SheTO’s Accelerator program helps participants get promoted within a reasonable timeline. “Women are not just advancing on,” Gupta says. “They are growing in confidence and owning their voices.”
SheTO tracks promotions, leadership transitions, and event engagement, but Gupta emphasizes that impact goes deeper. “One member had left the tech industry due to bias,” she says. “After engaging with our community through events and mentorship, she returned with stronger confidence, ready to lead again.”
Building Connection That Feels Personal
Even with global growth, SheTO stays grounded in four principles: authentic, intimate, relevant, and impactful. “We review every single application because relevance matters,” Gupta says. “We want to make sure the conversations happening within SheTO are meaningful and valuable.”

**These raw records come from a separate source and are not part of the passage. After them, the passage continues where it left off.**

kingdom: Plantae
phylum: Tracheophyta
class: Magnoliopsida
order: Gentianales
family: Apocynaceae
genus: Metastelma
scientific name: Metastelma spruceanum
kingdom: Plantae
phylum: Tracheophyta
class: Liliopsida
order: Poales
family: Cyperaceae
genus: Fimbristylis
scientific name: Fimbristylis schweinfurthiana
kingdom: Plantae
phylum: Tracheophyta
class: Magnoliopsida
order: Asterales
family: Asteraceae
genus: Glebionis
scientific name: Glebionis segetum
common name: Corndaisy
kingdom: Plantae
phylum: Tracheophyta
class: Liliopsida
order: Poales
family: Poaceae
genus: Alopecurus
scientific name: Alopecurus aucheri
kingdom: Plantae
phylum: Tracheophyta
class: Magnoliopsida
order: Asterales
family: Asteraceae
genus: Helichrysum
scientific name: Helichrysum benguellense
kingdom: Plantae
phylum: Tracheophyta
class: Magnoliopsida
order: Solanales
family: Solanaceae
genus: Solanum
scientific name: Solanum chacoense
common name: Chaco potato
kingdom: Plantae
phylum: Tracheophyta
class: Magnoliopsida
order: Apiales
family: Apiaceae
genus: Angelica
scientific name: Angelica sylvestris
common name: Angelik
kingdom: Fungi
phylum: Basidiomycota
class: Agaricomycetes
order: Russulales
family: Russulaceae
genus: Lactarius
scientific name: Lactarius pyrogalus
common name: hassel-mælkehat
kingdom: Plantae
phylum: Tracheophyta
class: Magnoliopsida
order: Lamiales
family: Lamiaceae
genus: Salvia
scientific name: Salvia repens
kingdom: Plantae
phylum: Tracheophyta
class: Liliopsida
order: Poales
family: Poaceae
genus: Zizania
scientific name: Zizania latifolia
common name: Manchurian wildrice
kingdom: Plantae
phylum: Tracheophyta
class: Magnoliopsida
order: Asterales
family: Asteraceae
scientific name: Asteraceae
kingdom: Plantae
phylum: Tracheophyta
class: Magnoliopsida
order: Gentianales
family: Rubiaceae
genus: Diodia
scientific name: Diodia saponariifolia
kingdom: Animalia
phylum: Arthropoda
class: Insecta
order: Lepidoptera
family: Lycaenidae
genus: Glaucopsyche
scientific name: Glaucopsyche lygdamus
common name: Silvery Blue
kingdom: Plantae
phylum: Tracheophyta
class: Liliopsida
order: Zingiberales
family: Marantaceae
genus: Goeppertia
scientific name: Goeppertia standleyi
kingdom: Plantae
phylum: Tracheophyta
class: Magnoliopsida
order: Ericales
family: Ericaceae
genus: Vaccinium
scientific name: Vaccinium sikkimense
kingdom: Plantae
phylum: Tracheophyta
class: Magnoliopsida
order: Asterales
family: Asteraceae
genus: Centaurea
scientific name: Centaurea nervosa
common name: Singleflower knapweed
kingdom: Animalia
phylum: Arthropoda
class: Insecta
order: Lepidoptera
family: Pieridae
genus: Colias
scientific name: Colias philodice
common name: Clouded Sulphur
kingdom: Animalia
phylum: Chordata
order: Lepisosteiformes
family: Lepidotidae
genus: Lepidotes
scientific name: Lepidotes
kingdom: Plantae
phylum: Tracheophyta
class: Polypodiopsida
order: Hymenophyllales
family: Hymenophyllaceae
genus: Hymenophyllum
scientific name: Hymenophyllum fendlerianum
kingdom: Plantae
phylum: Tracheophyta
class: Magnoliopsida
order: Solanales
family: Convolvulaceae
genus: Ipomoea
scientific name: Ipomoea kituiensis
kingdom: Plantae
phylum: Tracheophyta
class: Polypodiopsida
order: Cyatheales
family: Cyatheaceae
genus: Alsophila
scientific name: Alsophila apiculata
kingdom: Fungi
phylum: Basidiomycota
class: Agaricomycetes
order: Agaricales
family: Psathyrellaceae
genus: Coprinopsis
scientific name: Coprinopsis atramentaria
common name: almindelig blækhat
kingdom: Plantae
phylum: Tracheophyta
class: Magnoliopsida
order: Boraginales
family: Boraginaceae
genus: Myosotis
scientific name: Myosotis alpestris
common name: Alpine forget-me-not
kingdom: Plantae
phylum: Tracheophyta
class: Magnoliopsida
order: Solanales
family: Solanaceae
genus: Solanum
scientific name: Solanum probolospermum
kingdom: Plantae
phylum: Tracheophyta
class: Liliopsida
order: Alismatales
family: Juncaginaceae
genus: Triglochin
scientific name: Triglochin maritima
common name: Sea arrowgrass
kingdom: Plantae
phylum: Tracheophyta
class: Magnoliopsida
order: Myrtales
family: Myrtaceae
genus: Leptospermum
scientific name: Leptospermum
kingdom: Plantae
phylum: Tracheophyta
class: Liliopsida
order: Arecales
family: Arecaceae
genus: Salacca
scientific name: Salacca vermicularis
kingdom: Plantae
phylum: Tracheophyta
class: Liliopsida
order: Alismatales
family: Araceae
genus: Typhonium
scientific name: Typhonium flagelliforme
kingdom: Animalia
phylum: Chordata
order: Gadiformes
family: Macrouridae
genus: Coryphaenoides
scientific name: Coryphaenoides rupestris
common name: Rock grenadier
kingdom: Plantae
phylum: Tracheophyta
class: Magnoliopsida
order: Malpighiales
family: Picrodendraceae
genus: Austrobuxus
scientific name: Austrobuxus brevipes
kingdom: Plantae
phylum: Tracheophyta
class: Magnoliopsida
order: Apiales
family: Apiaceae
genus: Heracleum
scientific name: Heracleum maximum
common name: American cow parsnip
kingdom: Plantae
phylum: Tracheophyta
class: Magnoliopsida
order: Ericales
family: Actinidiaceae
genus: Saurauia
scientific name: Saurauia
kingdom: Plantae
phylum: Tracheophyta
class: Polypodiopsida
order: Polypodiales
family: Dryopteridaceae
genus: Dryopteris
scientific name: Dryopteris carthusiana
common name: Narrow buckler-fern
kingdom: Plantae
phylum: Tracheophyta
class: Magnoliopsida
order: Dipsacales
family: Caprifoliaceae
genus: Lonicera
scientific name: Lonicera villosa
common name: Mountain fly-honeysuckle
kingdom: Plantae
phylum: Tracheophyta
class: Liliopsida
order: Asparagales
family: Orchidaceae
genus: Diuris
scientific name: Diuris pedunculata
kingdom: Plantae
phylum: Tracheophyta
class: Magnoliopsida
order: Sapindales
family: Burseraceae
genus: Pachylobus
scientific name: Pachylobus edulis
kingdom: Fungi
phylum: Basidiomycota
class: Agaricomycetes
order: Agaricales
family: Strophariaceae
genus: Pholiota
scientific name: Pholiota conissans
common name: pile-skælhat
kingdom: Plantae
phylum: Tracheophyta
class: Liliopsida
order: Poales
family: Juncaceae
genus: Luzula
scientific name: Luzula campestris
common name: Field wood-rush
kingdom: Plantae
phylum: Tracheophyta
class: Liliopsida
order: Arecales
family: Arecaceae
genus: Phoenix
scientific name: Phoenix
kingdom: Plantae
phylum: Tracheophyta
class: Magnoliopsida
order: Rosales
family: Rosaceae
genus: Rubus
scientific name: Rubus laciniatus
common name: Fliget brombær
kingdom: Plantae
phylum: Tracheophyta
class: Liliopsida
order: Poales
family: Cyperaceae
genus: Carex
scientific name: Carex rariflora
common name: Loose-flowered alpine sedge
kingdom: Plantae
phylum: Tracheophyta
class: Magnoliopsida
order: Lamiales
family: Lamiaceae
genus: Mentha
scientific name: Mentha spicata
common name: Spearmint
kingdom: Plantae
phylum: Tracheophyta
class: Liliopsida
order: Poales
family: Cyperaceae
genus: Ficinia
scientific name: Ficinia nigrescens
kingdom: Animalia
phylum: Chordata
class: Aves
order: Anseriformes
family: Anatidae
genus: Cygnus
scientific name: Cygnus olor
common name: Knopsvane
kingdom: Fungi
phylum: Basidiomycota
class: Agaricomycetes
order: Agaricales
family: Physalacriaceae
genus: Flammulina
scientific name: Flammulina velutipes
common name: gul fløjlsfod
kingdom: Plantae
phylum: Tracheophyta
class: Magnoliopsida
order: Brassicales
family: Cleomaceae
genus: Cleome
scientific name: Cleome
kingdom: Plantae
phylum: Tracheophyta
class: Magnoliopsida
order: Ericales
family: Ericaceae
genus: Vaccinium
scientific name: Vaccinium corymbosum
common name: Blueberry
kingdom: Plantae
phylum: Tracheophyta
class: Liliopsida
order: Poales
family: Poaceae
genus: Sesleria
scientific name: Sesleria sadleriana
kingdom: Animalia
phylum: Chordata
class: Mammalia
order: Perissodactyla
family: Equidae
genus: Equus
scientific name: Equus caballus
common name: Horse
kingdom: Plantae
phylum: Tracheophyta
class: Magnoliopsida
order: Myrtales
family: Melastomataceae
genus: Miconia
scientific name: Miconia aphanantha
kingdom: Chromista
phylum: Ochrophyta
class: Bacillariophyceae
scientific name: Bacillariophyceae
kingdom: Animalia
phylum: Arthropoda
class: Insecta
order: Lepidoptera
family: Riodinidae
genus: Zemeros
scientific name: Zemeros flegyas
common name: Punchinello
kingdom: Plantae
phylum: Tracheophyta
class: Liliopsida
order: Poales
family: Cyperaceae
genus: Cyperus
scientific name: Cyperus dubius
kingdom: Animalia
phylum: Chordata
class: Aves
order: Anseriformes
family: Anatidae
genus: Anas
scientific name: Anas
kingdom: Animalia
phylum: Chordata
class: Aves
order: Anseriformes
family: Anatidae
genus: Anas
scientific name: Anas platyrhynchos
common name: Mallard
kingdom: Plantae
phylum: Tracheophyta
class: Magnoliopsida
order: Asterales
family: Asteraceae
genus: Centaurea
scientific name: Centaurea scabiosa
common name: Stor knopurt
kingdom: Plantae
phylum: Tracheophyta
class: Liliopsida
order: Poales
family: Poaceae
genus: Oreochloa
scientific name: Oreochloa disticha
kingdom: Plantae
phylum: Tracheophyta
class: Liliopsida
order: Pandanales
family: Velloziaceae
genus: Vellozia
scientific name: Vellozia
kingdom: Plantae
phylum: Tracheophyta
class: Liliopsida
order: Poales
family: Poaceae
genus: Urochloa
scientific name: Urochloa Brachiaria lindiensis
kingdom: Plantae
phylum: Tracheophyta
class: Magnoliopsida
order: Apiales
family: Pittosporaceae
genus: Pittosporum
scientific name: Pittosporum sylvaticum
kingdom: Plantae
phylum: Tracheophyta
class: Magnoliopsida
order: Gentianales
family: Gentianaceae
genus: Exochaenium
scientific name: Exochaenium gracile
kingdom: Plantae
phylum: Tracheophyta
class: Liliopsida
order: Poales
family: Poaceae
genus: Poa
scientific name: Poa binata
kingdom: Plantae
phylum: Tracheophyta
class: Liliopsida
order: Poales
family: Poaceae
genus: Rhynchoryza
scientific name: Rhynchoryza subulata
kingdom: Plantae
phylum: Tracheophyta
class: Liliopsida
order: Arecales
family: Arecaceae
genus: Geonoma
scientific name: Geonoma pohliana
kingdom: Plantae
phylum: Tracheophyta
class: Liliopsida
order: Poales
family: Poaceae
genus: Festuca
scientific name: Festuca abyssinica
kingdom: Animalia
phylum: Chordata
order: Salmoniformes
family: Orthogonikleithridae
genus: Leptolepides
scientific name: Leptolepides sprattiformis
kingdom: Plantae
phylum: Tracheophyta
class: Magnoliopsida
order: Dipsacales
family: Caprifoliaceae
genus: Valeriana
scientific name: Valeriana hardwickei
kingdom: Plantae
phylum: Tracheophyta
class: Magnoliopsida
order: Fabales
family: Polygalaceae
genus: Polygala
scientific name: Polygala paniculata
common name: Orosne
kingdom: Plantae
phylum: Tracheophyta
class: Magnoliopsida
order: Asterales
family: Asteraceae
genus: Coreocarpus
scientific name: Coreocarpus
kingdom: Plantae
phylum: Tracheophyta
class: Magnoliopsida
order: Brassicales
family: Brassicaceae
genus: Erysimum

SheTO hosts local meetups, executive peer groups, and its annual Ignite Summit. “Women crave real, live connections and intimate conversations,” Gupta explains. “Our community succeeds because it helps women see what’s possible when they support one another.”
Looking Ahead: A New Kind of Leadership
By 2035, Gupta wants women to hold at least 20% of executive roles in engineering. “It’s ambitious, but progress is possible when we work together,” she says. After all, as she says, “You cannot be what you cannot see, and that is exactly why SheTO exists.”